--- DATA TO EXAMINE ---
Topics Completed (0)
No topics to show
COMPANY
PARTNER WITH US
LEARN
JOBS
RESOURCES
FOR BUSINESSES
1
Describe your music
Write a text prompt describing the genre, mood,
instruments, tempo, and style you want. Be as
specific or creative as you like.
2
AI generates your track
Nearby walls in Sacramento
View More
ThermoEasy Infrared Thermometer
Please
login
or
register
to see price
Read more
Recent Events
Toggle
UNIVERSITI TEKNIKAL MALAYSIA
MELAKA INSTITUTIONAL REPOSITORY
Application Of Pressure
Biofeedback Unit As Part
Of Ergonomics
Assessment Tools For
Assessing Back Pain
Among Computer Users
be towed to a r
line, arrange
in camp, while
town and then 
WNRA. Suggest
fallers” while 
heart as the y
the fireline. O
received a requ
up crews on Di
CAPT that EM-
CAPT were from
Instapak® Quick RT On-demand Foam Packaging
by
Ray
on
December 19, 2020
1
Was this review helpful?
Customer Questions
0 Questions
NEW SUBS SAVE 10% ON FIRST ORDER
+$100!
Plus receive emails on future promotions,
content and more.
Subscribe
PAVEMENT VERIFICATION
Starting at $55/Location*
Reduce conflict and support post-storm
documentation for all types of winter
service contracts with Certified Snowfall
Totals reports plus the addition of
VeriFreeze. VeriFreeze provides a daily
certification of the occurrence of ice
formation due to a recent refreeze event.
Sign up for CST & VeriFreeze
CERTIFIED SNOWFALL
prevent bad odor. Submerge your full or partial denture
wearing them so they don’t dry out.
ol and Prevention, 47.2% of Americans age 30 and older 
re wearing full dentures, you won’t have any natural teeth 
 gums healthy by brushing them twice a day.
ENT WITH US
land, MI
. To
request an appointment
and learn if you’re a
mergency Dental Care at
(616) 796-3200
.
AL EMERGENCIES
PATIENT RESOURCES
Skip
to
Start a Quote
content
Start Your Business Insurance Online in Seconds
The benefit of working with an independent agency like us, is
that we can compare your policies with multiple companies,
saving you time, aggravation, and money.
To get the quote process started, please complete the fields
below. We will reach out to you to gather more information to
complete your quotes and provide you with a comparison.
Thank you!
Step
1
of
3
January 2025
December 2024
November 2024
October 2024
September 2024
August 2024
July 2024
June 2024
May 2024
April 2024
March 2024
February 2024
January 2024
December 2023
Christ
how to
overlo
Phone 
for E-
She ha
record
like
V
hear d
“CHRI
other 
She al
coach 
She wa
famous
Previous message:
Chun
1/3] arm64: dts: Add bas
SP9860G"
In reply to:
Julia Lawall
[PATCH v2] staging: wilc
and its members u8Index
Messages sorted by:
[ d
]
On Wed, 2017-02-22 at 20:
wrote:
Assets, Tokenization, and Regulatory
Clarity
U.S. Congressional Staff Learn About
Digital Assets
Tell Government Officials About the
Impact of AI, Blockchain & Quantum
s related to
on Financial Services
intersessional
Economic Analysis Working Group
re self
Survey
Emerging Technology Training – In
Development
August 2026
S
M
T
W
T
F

--- TASK BRIEF ---
Beginning with the line that holds "On Wed, 2017-02-22" and ending with the last line of the material, output each line exactly and nothing beyond them.

--- ANSWER TO THIS PROBLEM ---
On Wed, 2017-02-22 at 20:
wrote:
Assets, Tokenization, and Regulatory
Clarity
U.S. Congressional Staff Learn About
Digital Assets
Tell Government Officials About the
Impact of AI, Blockchain & Quantum
s related to
on Financial Services
intersessional
Economic Analysis Working Group
re self
Survey
Emerging Technology Training – In
Development
August 2026
S
M
T
W
T
F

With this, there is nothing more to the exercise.